## TEXT TO READ
ANORTHUMBERLAND man hopes to have a tourist site up and running within a year after winning a planning appeal against the National Park.

Rob Cocker is going full steam ahead with his bunkhouse-and-bothies development at Lanehead, near Tarset in the North Tyne Valley.

Lanehead villagers opposed the scheme and he was refused permission for the five-acre development by the National Park Authority last October but took the authority to appeal - and won.

Now Rob, 46, and his partner Claire Briggs will make the small holiday business their livelihood.

He said: "It became a hot potato in the village and we feel a bit battered after all we've gone through.

"Getting the notification of the appeal victory was particularly joyous and now all we want to do is live there and make a go of the business. There have been difficult times, but we really do think the village will come over to us when they see what we are doing."

Appeal Inspector Wenda Fabian said she accepted the development as "small scale" - it has a bunkhouse and five bothies with a maximum 30 bed spaces.

She added: "The proposal would sit easily within this sparse, widely-spaced settlement. The whole development would, with time, be further assimilated into the landscape and softened by the provision of new planting."

The National Park Authority had said it would bring "over-intensified development" and be highly visible from a prominent, elevated position, with detrimental impact on amenity.

## PROBLEMS AND TASKS
**a.** Name every person identified by full name in the article on the Lanehead planning appeal.
**b.** Output the passage of the article on the Lanehead planning appeal that opens with the words containing "Lanehead villagers opposed" and closes with "we've gone through.".
The listing after the article on the Lanehead planning appeal is separate material.

## RAW DATA
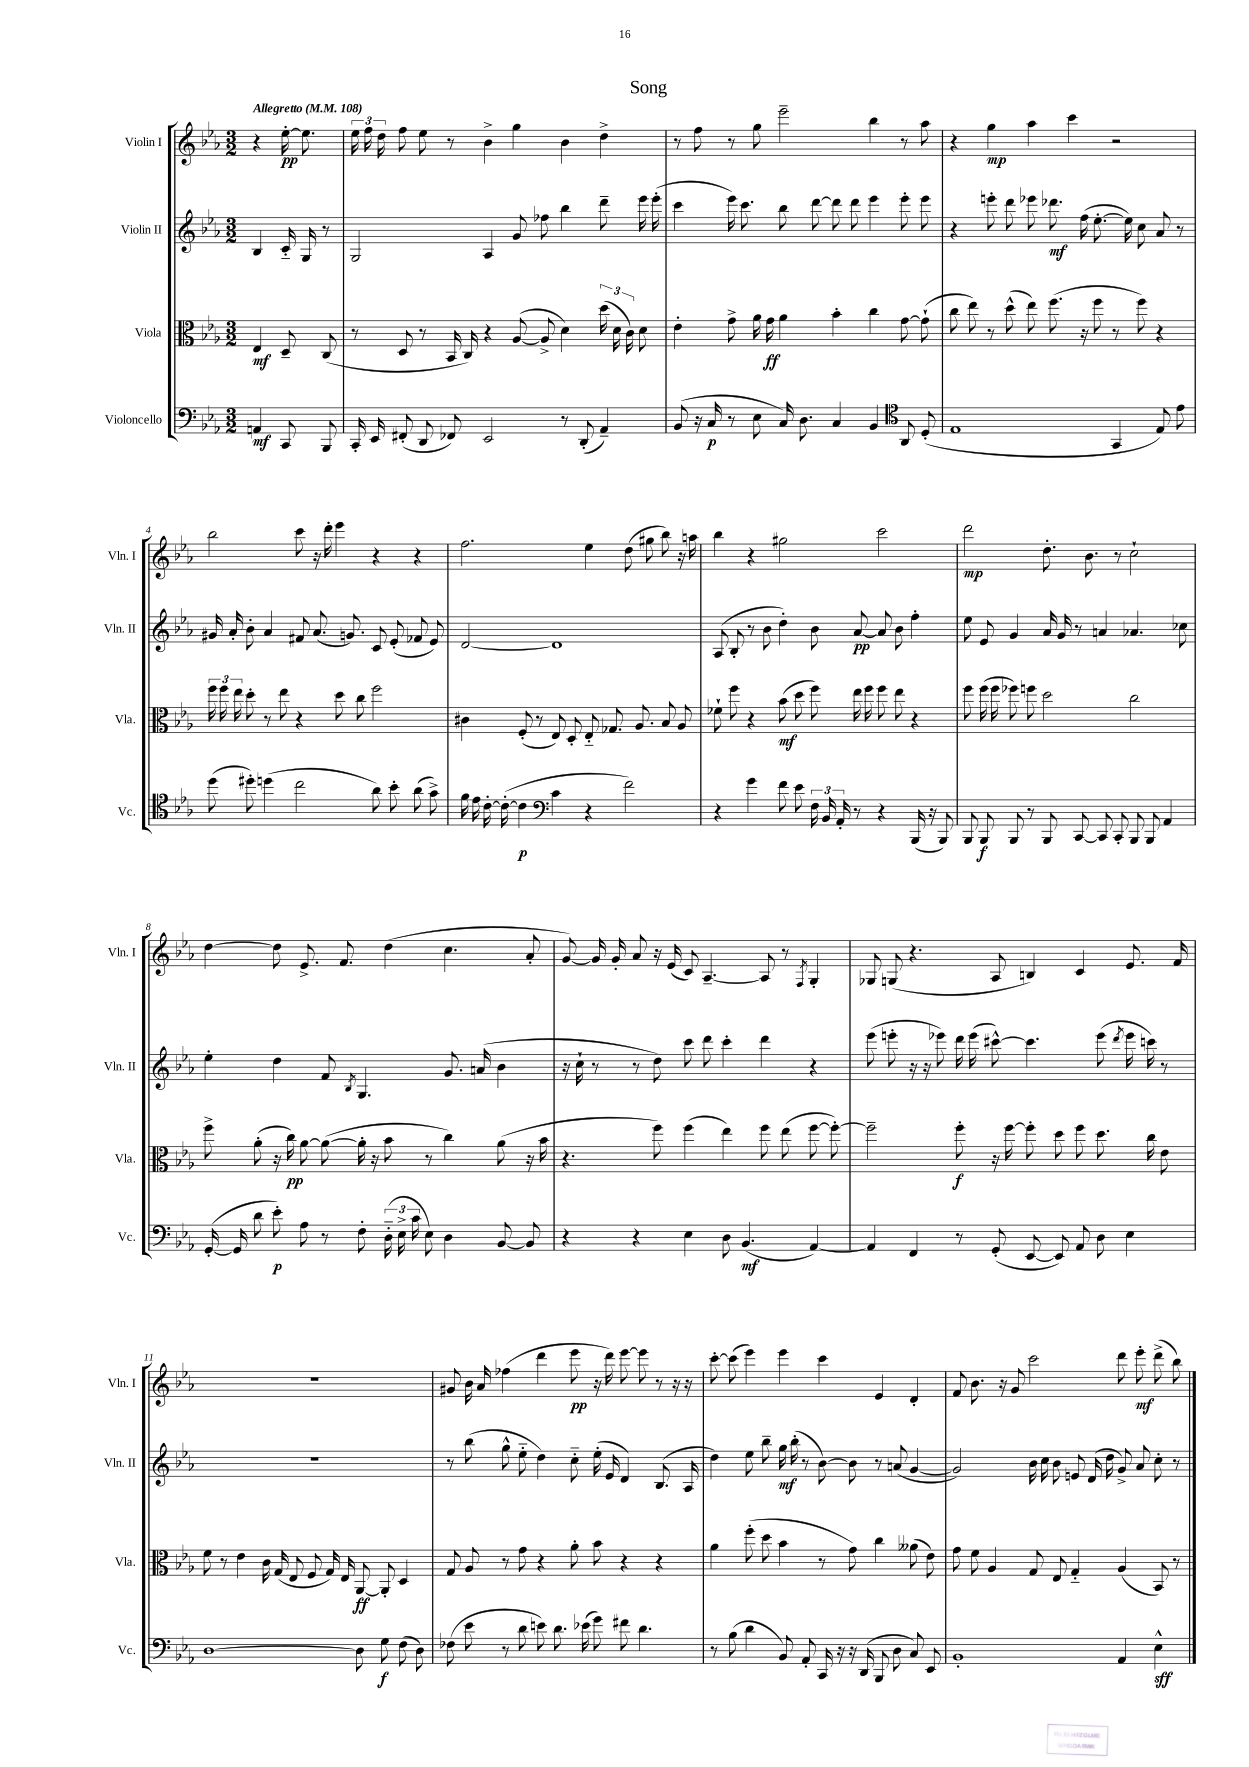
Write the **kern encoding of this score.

## OUTPUTS IN ORDER
**a.** Rob Cocker, Claire Briggs, Wenda Fabian

**b.**
Lanehead villagers opposed the scheme and he was refused permission for the five-acre development by the National Park Authority last October but took the authority to appeal - and won.

Now Rob, 46, and his partner Claire Briggs will make the small holiday business their livelihood.

He said: "It became a hot potato in the village and we feel a bit battered after all we've gone through.